• [Document excerpt]
Re: [PATCH 0/2 RFC v3] Livelock avoidance for data integrity writeback

[Date Prev][Date Next][Thread Prev][Thread Next][Date Index][Thread Index]

 



On Sat, Jun 05, 2010 at 11:14:47AM +1000, Nick Piggin wrote:
> On Fri, Jun 04, 2010 at 08:47:09PM +0200, Jan Kara wrote:
> > 
> >   Hi,
> > 
> >   I've revived my patches to implement livelock avoidance for data integrity
> > writes. Due to some concerns whether tagging of pages before writeout cannot
> > be too costly to use for WB_SYNC_NONE mode (where we stop after nr_to_write
> > pages) I've changed the patch to use page tagging only in WB_SYNC_ALL mode
> > where we are sure that we write out all the tagged pages. Later, we can think
> > about using tagging for livelock avoidance for WB_SYNC_NONE mode as well...
> 
> Hmm what concerns? Do you have any numbers?

sync() is performed in two stages: the WB_SYNC_NONE run and the
WB_SYNC_ALL run. The WB_SYNC_NONE stage can still be livelocked.

We may switch to wbc.for_sync (instead of testing WB_SYNC_ALL only)
provided by the following patch. Jan, would you add it to your series
(with necessary improvements)?

Thanks,
Fengguang
---
introduce wbc.for_sync to cover the two sync() stages

The sync() is performed in two stages: the WB_SYNC_NONE sync and
the WB_SYNC_ALL sync. It is necessary to tag both stages with
wbc.for_sync, so as to prevent either of them being livelocked.

The next patch will utilize this flag to do the livelock prevention.

• [Stored items]
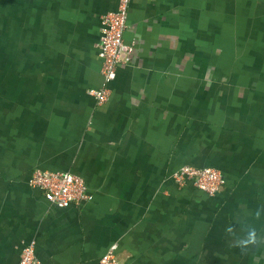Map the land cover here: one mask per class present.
Returning a JSON list of instances; mask_svg holds the SVG:
<instances>
[{
  "label": "crops",
  "instance_id": "0c3cea01",
  "mask_svg": "<svg viewBox=\"0 0 264 264\" xmlns=\"http://www.w3.org/2000/svg\"><path fill=\"white\" fill-rule=\"evenodd\" d=\"M119 0H0V264H264V0H132L129 63L104 86ZM185 165L216 168L215 195ZM37 169L81 176L60 207Z\"/></svg>",
  "mask_w": 264,
  "mask_h": 264
},
{
  "label": "built area",
  "instance_id": "2783aa9c",
  "mask_svg": "<svg viewBox=\"0 0 264 264\" xmlns=\"http://www.w3.org/2000/svg\"><path fill=\"white\" fill-rule=\"evenodd\" d=\"M131 2L132 0H119L117 10L108 12L101 17L102 35L99 56L103 61L104 86L90 90L99 104H103L109 99L107 84L115 80L118 67L129 63L132 59L134 44L127 43L124 38L128 27ZM173 177L179 186H185L191 180L195 186L211 195L218 193L227 182L224 174L216 168H197L191 165L181 167ZM30 183L33 187L44 192L49 202L60 207L81 204L93 199L85 180L72 172L37 169L33 173ZM36 243V240H33L23 246L20 264H49L42 262L37 257ZM117 248V244L112 246L98 264H122L116 254Z\"/></svg>",
  "mask_w": 264,
  "mask_h": 264
}]
</instances>
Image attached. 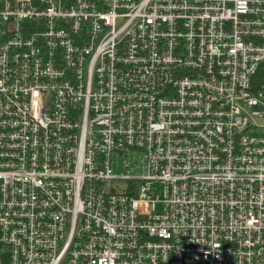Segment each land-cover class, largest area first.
<instances>
[{"label":"built area","instance_id":"obj_1","mask_svg":"<svg viewBox=\"0 0 264 264\" xmlns=\"http://www.w3.org/2000/svg\"><path fill=\"white\" fill-rule=\"evenodd\" d=\"M0 264H264V0H0Z\"/></svg>","mask_w":264,"mask_h":264},{"label":"rangeland","instance_id":"obj_2","mask_svg":"<svg viewBox=\"0 0 264 264\" xmlns=\"http://www.w3.org/2000/svg\"><path fill=\"white\" fill-rule=\"evenodd\" d=\"M112 167L115 174L125 175L129 174L134 177L142 176L145 174V156L139 152H129L127 154L116 153L112 155ZM128 181L121 179L111 186L116 190H126ZM110 187V188H111Z\"/></svg>","mask_w":264,"mask_h":264}]
</instances>
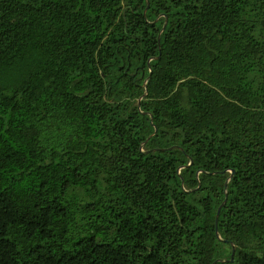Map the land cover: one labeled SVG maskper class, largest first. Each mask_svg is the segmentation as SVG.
Instances as JSON below:
<instances>
[{
	"label": "trees",
	"instance_id": "trees-1",
	"mask_svg": "<svg viewBox=\"0 0 264 264\" xmlns=\"http://www.w3.org/2000/svg\"><path fill=\"white\" fill-rule=\"evenodd\" d=\"M0 264H264V0H0Z\"/></svg>",
	"mask_w": 264,
	"mask_h": 264
},
{
	"label": "water",
	"instance_id": "water-1",
	"mask_svg": "<svg viewBox=\"0 0 264 264\" xmlns=\"http://www.w3.org/2000/svg\"><path fill=\"white\" fill-rule=\"evenodd\" d=\"M232 174H233V171H231L230 175H232ZM226 183H227V181H225L224 186H226ZM217 217H218V211H217V213H216L215 220L217 219ZM215 222H216V221H215ZM232 254H233V252L231 253V257H232Z\"/></svg>",
	"mask_w": 264,
	"mask_h": 264
}]
</instances>
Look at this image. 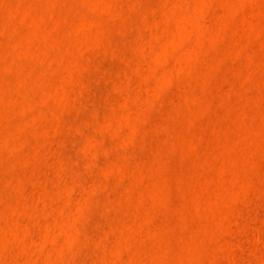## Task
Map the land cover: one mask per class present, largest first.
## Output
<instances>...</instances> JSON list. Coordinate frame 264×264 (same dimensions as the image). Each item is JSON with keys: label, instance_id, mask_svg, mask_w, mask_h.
Instances as JSON below:
<instances>
[{"label": "rangeland", "instance_id": "rangeland-1", "mask_svg": "<svg viewBox=\"0 0 264 264\" xmlns=\"http://www.w3.org/2000/svg\"><path fill=\"white\" fill-rule=\"evenodd\" d=\"M0 264H264V0H0Z\"/></svg>", "mask_w": 264, "mask_h": 264}]
</instances>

• [Required task 1] Repeat the stretch of the livelock avoidance thread from "The sync() is" through "them being livelocked.".
• [Required task 2] In the livelock avoidance thread, what are the two stages in which sync() is performed?

• [Answer 1]
The sync() is performed in two stages: the WB_SYNC_NONE sync and
the WB_SYNC_ALL sync. It is necessary to tag both stages with
wbc.for_sync, so as to prevent either of them being livelocked.

• [Answer 2] The WB_SYNC_NONE stage and the WB_SYNC_ALL stage.